» **Document text**
One thing for sure, you will never find out what is going on in America driving the interstates. They are a wonderful way to get from here to there but, except for regional differences in the vegetation along the way, they are completely sterile and without in any way reflecting the land they are passing through. Travelling these strips of landscaped concrete that connect nodules of chain motels and restaurants, you see nothing of America and its wonderful diversity. Therefore, whenever possible, we take off on the blue highways.  On this trip, after getting ourselves firmly in southwestern Pennsylvania, we took off on the back roads.

» **Records provided**
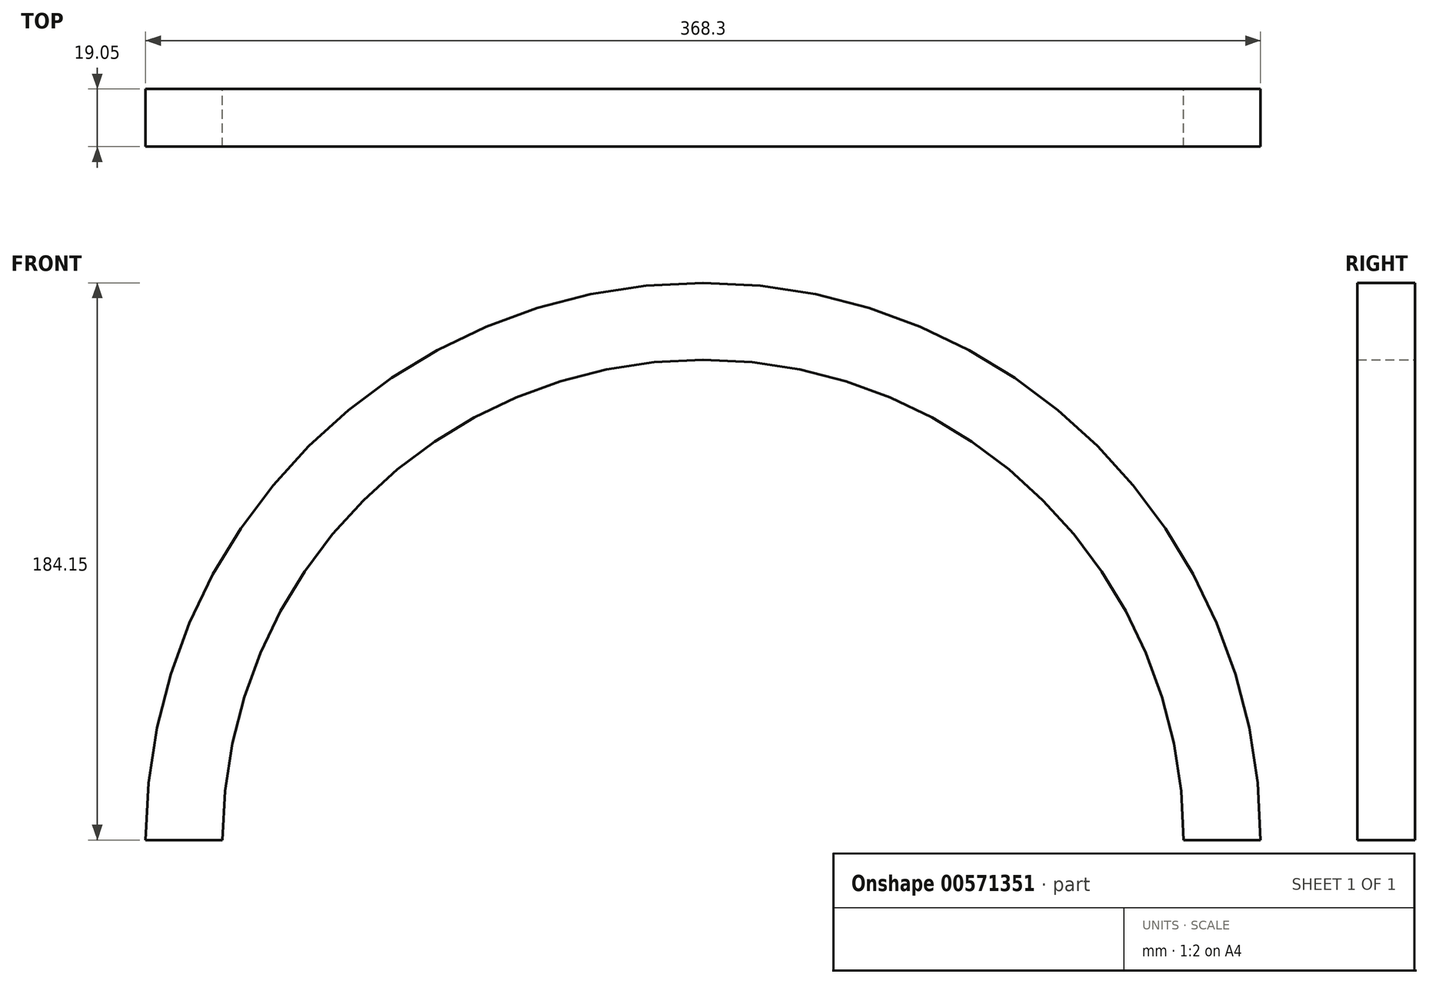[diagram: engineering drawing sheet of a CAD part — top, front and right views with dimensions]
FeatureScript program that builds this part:
annotation { "Feature Type Name" : "Feature", "Feature Type Description" : "" }
export const myFeature = defineFeature(function(context is Context, id is Id, definition is map)
    precondition{}
    {
        {
            var Q0;
            Q0=qCreatedBy(makeId("Front.planeOp"),FACE);
            var sketch = newSketch(context, id + "F0", { "sketchPlane" : qUnion([Q0])});
            skArc(sketch, "E0", {"start": v(158.75, 0) * mm, "mid": v(0, 158.75) * mm, "end": v(-158.75, 0) * mm});
            skArc(sketch, "E1", {"start": v(184.15, 0) * mm, "mid": v(0, 184.15) * mm, "end": v(-184.15, 0) * mm});
            skLineSegment(sketch, "E2", {"start": v(-184.15, 0) * mm, "end": v(-158.75, 0) * mm});
            skLineSegment(sketch, "E3.trimOffspring", {"start": v(158.75, 0) * mm, "end": v(184.15, 0) * mm});
            skSolve(sketch);
        }
        {
            var Q0;
            Q0 = qSketchRegion(id + "F0", true);
            extrude(context, id + "F1", {"entities" : qUnion([Q0]), "depth" : 19.05 * mm, "offsetDistance" : 25.4 * mm});
        }
    });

» **Set tasks**
1. Answer these questions using the passage about interstates and back roads:
(a) Apart from what, does the passage say the interstates show no variation?
(b) What do the interstates connect, according to the passage?
(c) Where had the travelers firmly gotten themselves before taking the back roads?
2. Write a continuation of the passage about interstates and back roads, starting right after its final sentence.
The records have no connection to the passage about interstates and back roads.

» **Answers to the exercise**
1.
(a) Regional differences in the vegetation along the way.
(b) Nodules of chain motels and restaurants.
(c) Southwestern Pennsylvania.

2.
Driving an undulating ribbon of country road that crested small rolling hills and then descended into hollows often bisected by small streams, we were taken by the bucolic nature of this part of the country with its woods, fields, and pastures, many still green from a wetter than usual summer.  This season's corn had not yet been harvested and the never-ending blanket of cornfields that covers the eastern half of our country was in its glory.  The ubiquitous corn cover had actually begun in New Jersey, less than 25 miles from New York City and would continue until the land was too parched to support this crop (along about the Kansas-Colorado border). We had discovered its eastern boundary when we departed Interstate 287 to have a quick lunch of peanut butter sandwiches in the parking lot of a suburban business park flanked by cornfields! The Mayans (?) may have been the "the people of the corn" but driving across America suggests that Americans have now taken that title.

And much to our surprise and delight as we drove along there were wildflowers everywhere. Because it was late in the season I did not expect this, but in among the corn fields were hillsides of goldenrod and along the road itself were waving clumps of black-eyed susans, chicory, and Queen Anne's lace. And, as we drove further into the heartland, yellow sunflowers were everywhere.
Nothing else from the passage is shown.